FIRED: DOLPH SCHAYES, 37, the NBA's Coach of the Year, as coach of the Philadelphia 76ers, after the 76ers won the Eastern Division but lost to Boston in playoffs. Hired in his place: ALEX HANNUM, 42, who was recently fired as coach of the San Francisco Warriors.

HIRED: MIKE FARMER, 29, assistant coach and chief scout for the NBA's St. Louis Hawks, as head coach of the Baltimore Bullets to replace Paul Seymour, who resigned in April. Farmer, a former teammate of Bill Russell's at San Francisco, played forward with the Hawks for four seasons before retiring in 1965 after he fractured an ankle.

HIRED: JACKIE ROBINSON, 47, former Brooklyn Dodger baseball star, as general manager of the new Brooklyn Dodger professional football team of the Continental League.

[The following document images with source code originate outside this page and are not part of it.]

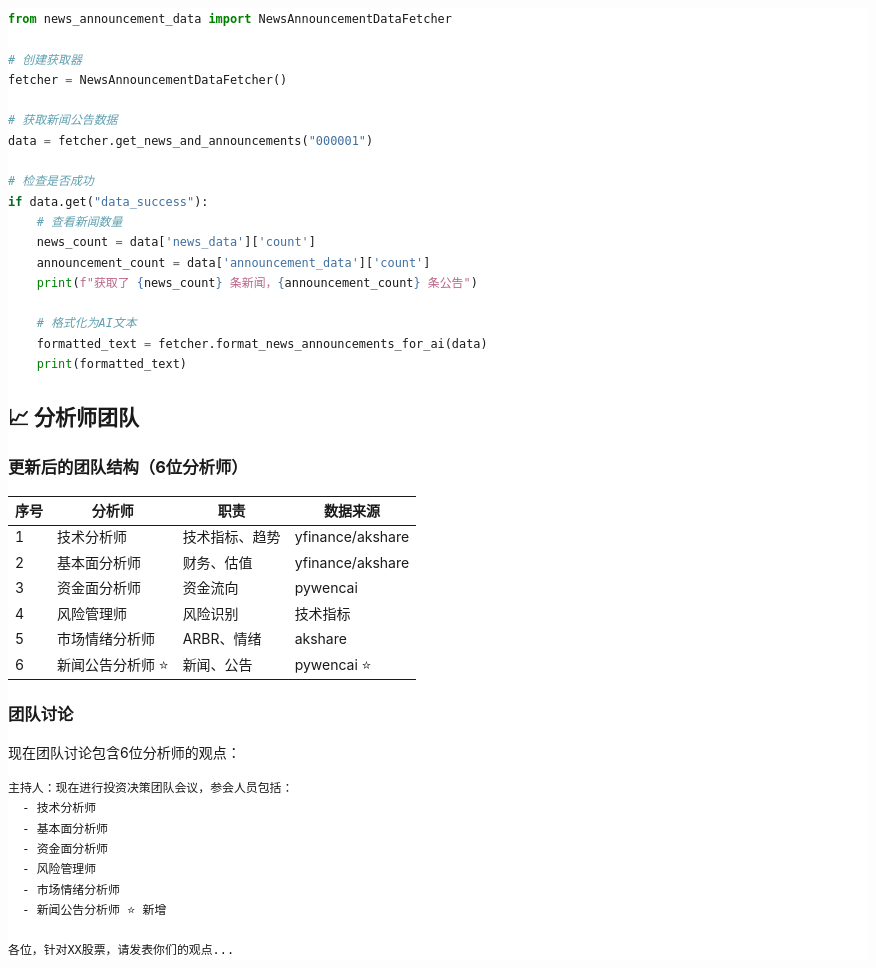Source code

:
 ```python
from news_announcement_data import NewsAnnouncementDataFetcher

# 创建获取器
fetcher = NewsAnnouncementDataFetcher()

# 获取新闻公告数据
data = fetcher.get_news_and_announcements("000001")

# 检查是否成功
if data.get("data_success"):
    # 查看新闻数量
    news_count = data['news_data']['count']
    announcement_count = data['announcement_data']['count']
    print(f"获取了 {news_count} 条新闻，{announcement_count} 条公告")
    
    # 格式化为AI文本
    formatted_text = fetcher.format_news_announcements_for_ai(data)
    print(formatted_text)
```

## 📈 分析师团队

### 更新后的团队结构（6位分析师）

| 序号 | 分析师 | 职责 | 数据来源 |
|------|--------|------|----------|
| 1 | 技术分析师 | 技术指标、趋势 | yfinance/akshare |
| 2 | 基本面分析师 | 财务、估值 | yfinance/akshare |
| 3 | 资金面分析师 | 资金流向 | pywencai |
| 4 | 风险管理师 | 风险识别 | 技术指标 |
| 5 | 市场情绪分析师 | ARBR、情绪 | akshare |
| 6 | 新闻公告分析师 ⭐ | 新闻、公告 | pywencai ⭐ |

### 团队讨论

现在团队讨论包含6位分析师的观点：
```
主持人：现在进行投资决策团队会议，参会人员包括：
  - 技术分析师
  - 基本面分析师
  - 资金面分析师
  - 风险管理师
  - 市场情绪分析师
  - 新闻公告分析师 ⭐ 新增

各位，针对XX股票，请发表你们的观点...
```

DIED: Wealthy Reno Rancher WILLIAM STEAD, 42, an air racer and former hydroplane champion, in the crash of his midget racing plane on a practice run for an air exhibition, at St. Petersburg-Clearwater airport. Stead, who won the national unlimited hydroplane title in 1958 and 1959 and the Gold Cup in 1959, retired from boat racing in 1960 to devote his time to reviving the national air races, which had been defunct since 1950.

DIED: HY HURWITZ, 56, Boston Globe sports-writer, for eight years secretary of the Baseball Writers Association, of a heart attack in Boston.

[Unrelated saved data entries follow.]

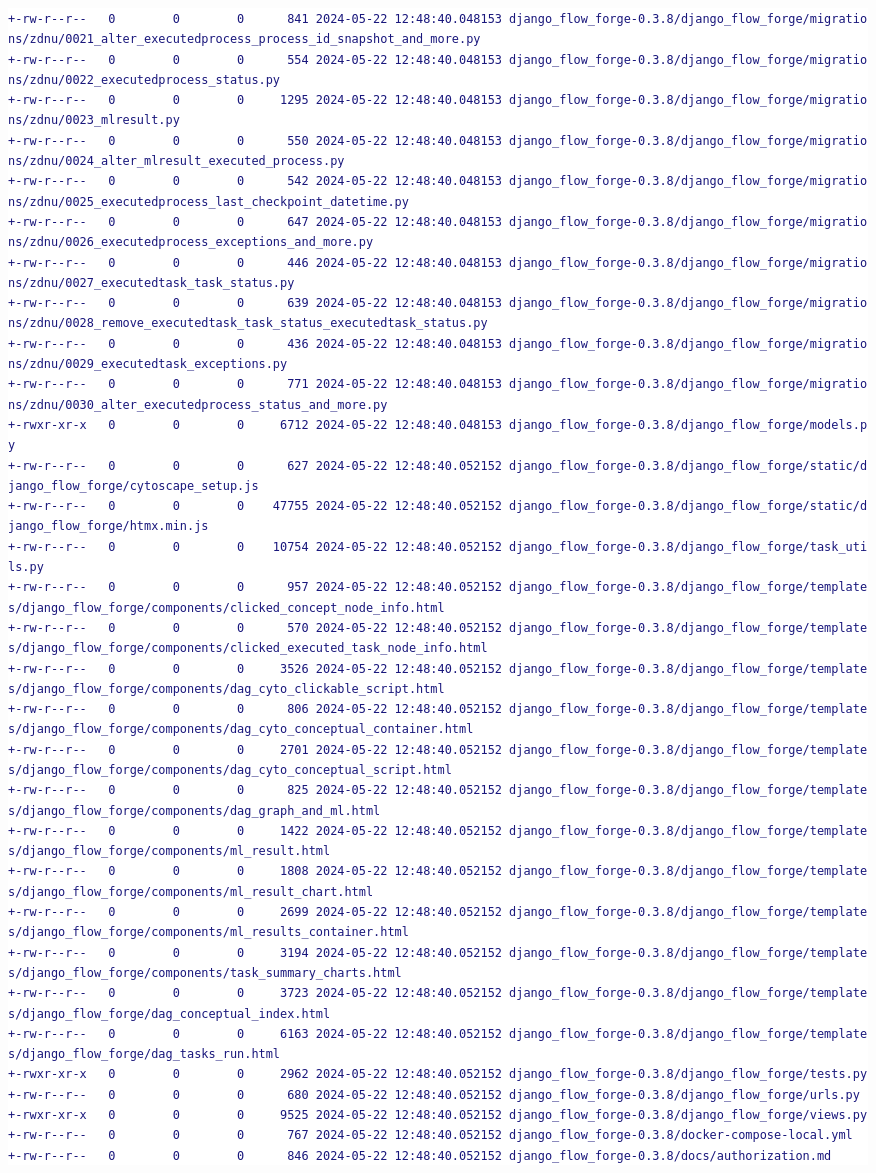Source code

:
 ```diff
+-rw-r--r--   0        0        0      841 2024-05-22 12:48:40.048153 django_flow_forge-0.3.8/django_flow_forge/migrations/zdnu/0021_alter_executedprocess_process_id_snapshot_and_more.py
+-rw-r--r--   0        0        0      554 2024-05-22 12:48:40.048153 django_flow_forge-0.3.8/django_flow_forge/migrations/zdnu/0022_executedprocess_status.py
+-rw-r--r--   0        0        0     1295 2024-05-22 12:48:40.048153 django_flow_forge-0.3.8/django_flow_forge/migrations/zdnu/0023_mlresult.py
+-rw-r--r--   0        0        0      550 2024-05-22 12:48:40.048153 django_flow_forge-0.3.8/django_flow_forge/migrations/zdnu/0024_alter_mlresult_executed_process.py
+-rw-r--r--   0        0        0      542 2024-05-22 12:48:40.048153 django_flow_forge-0.3.8/django_flow_forge/migrations/zdnu/0025_executedprocess_last_checkpoint_datetime.py
+-rw-r--r--   0        0        0      647 2024-05-22 12:48:40.048153 django_flow_forge-0.3.8/django_flow_forge/migrations/zdnu/0026_executedprocess_exceptions_and_more.py
+-rw-r--r--   0        0        0      446 2024-05-22 12:48:40.048153 django_flow_forge-0.3.8/django_flow_forge/migrations/zdnu/0027_executedtask_task_status.py
+-rw-r--r--   0        0        0      639 2024-05-22 12:48:40.048153 django_flow_forge-0.3.8/django_flow_forge/migrations/zdnu/0028_remove_executedtask_task_status_executedtask_status.py
+-rw-r--r--   0        0        0      436 2024-05-22 12:48:40.048153 django_flow_forge-0.3.8/django_flow_forge/migrations/zdnu/0029_executedtask_exceptions.py
+-rw-r--r--   0        0        0      771 2024-05-22 12:48:40.048153 django_flow_forge-0.3.8/django_flow_forge/migrations/zdnu/0030_alter_executedprocess_status_and_more.py
+-rwxr-xr-x   0        0        0     6712 2024-05-22 12:48:40.048153 django_flow_forge-0.3.8/django_flow_forge/models.py
+-rw-r--r--   0        0        0      627 2024-05-22 12:48:40.052152 django_flow_forge-0.3.8/django_flow_forge/static/django_flow_forge/cytoscape_setup.js
+-rw-r--r--   0        0        0    47755 2024-05-22 12:48:40.052152 django_flow_forge-0.3.8/django_flow_forge/static/django_flow_forge/htmx.min.js
+-rw-r--r--   0        0        0    10754 2024-05-22 12:48:40.052152 django_flow_forge-0.3.8/django_flow_forge/task_utils.py
+-rw-r--r--   0        0        0      957 2024-05-22 12:48:40.052152 django_flow_forge-0.3.8/django_flow_forge/templates/django_flow_forge/components/clicked_concept_node_info.html
+-rw-r--r--   0        0        0      570 2024-05-22 12:48:40.052152 django_flow_forge-0.3.8/django_flow_forge/templates/django_flow_forge/components/clicked_executed_task_node_info.html
+-rw-r--r--   0        0        0     3526 2024-05-22 12:48:40.052152 django_flow_forge-0.3.8/django_flow_forge/templates/django_flow_forge/components/dag_cyto_clickable_script.html
+-rw-r--r--   0        0        0      806 2024-05-22 12:48:40.052152 django_flow_forge-0.3.8/django_flow_forge/templates/django_flow_forge/components/dag_cyto_conceptual_container.html
+-rw-r--r--   0        0        0     2701 2024-05-22 12:48:40.052152 django_flow_forge-0.3.8/django_flow_forge/templates/django_flow_forge/components/dag_cyto_conceptual_script.html
+-rw-r--r--   0        0        0      825 2024-05-22 12:48:40.052152 django_flow_forge-0.3.8/django_flow_forge/templates/django_flow_forge/components/dag_graph_and_ml.html
+-rw-r--r--   0        0        0     1422 2024-05-22 12:48:40.052152 django_flow_forge-0.3.8/django_flow_forge/templates/django_flow_forge/components/ml_result.html
+-rw-r--r--   0        0        0     1808 2024-05-22 12:48:40.052152 django_flow_forge-0.3.8/django_flow_forge/templates/django_flow_forge/components/ml_result_chart.html
+-rw-r--r--   0        0        0     2699 2024-05-22 12:48:40.052152 django_flow_forge-0.3.8/django_flow_forge/templates/django_flow_forge/components/ml_results_container.html
+-rw-r--r--   0        0        0     3194 2024-05-22 12:48:40.052152 django_flow_forge-0.3.8/django_flow_forge/templates/django_flow_forge/components/task_summary_charts.html
+-rw-r--r--   0        0        0     3723 2024-05-22 12:48:40.052152 django_flow_forge-0.3.8/django_flow_forge/templates/django_flow_forge/dag_conceptual_index.html
+-rw-r--r--   0        0        0     6163 2024-05-22 12:48:40.052152 django_flow_forge-0.3.8/django_flow_forge/templates/django_flow_forge/dag_tasks_run.html
+-rwxr-xr-x   0        0        0     2962 2024-05-22 12:48:40.052152 django_flow_forge-0.3.8/django_flow_forge/tests.py
+-rw-r--r--   0        0        0      680 2024-05-22 12:48:40.052152 django_flow_forge-0.3.8/django_flow_forge/urls.py
+-rwxr-xr-x   0        0        0     9525 2024-05-22 12:48:40.052152 django_flow_forge-0.3.8/django_flow_forge/views.py
+-rw-r--r--   0        0        0      767 2024-05-22 12:48:40.052152 django_flow_forge-0.3.8/docker-compose-local.yml
+-rw-r--r--   0        0        0      846 2024-05-22 12:48:40.052152 django_flow_forge-0.3.8/docs/authorization.md
```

DIED: EVERETT N. CASE, 65, the "Old Gray Fox" who came from Indiana to North Carolina State in 1946 and built Wolfpack basketball into a national power, of internal hemorrhaging, in Raleigh, N.C. Case, whose teams compiled a 378-133 record, won 10 championships in the Southern and Atlantic Coast conferences and seven Dixie Classic tournaments in 18 years, retired in December 1964, because he was suffering from myeloma, a bone disease.

DIED: Judge HUGO M. FRIEND, 83, who presided over Black Sox scandal hearings in 1919, in Chicago, while listening to the White Sox beat the Cleveland Indians.